Auch der Weg, auf dem alle drei Nationen ihre Exporte in den letzten zwanzig Jahren extrem gesteigert haben, war der gleiche und die Niederlande haben ihn als erste beschritten. Ihre Gewerkschaften haben schon in den Achtzigerjahren jene „Lohnzurückhaltung“ geübt, die Gerhard Schröder in den Neunzigern für Deutschland übernommen hat und der sich Österreich als Deutschlands enger Handelspartner schwer entziehen konnte: In allen drei Ländern liegen die Reallöhne heute unter ihrem einstigen Niveau.

Bei den Arbeitern am deutlichsten- dagegen haben sie in Holland revoltiert.

Abseits der politisch lebensgefährlichen Verärgerung immer breiterer Schichten birgt „Lohnzurückhaltung“ folgende (hier mehrfach aufgezeigte) ökonomische Probleme:

o Gepaart mit „Sparen des Staates“ lässt permanente Lohnzurückhaltung die Binnen-Kaufkraft einbrechen. In den Niederlanden hat das zu einer bis heute nicht überwundenen Rezession geführt.

o Stagnierende Kaufkraft der wirtschaftsstärksten Länder bedeutet, dass sie ihre gestiegene Produktion unmöglich zu Hause absetzen können. Es waren daher die Bürger der Länder ohne Lohnzurückhaltung, die Deutschlands, Österreichs und Hollands Exporte kauften. Das geschah vielfach auf Pump und hat sowohl deren Verschuldung wie ihren Abstand in der Konkurrenzfähigkeit erhöht. Dergleichen funktioniert nicht dauerhaft. Irgendwann scheitern diese Länder wirtschaftlich und können den „Export-Kaisern“ („Weltmeistern“) nichts mehr abkaufen.

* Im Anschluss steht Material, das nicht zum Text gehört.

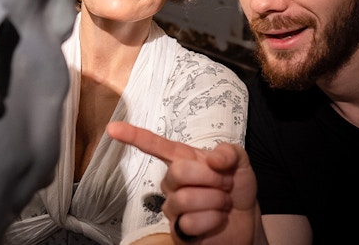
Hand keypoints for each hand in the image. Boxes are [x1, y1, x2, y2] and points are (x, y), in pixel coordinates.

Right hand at [107, 121, 260, 244]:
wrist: (245, 219)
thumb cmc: (235, 187)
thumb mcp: (239, 162)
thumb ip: (228, 152)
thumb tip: (213, 158)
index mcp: (182, 159)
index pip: (155, 145)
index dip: (133, 136)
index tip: (112, 128)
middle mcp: (172, 182)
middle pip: (179, 171)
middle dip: (211, 177)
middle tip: (225, 184)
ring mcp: (173, 207)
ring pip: (186, 199)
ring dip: (215, 201)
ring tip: (222, 203)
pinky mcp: (178, 230)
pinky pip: (191, 223)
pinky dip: (213, 220)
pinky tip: (216, 220)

o Exportanteile können nur zu Lasten irgendwelcher anderen gewonnen werden. Das ist harmlos, solange es seitens kleiner Volkswirtschaften wie Österreich oder Holland betrieben wird – wenn es seitens einer Wirtschaftsweltmacht wie Deutschland erfolgt, kommen wirtschaftsschwache Länder unter die Räder, weil ihre Unternehmen zu Hause wie auswärts massiv Marktanteile und damit Arbeitsplätze verlieren. Sie erleiden, (von Spanien bis Italien) die Arbeitslosigkeit, die Deutschland vermeidet.

o Eine Wirtschaft, in der alle Nationen gemäß deutschem Rezept „Lohnzurückhaltung“ üben, um ihre Exporte zu steigern, ist denkunmöglich. Obwohl Wolfgang Schäuble das Gegenteil anzunehmen scheint.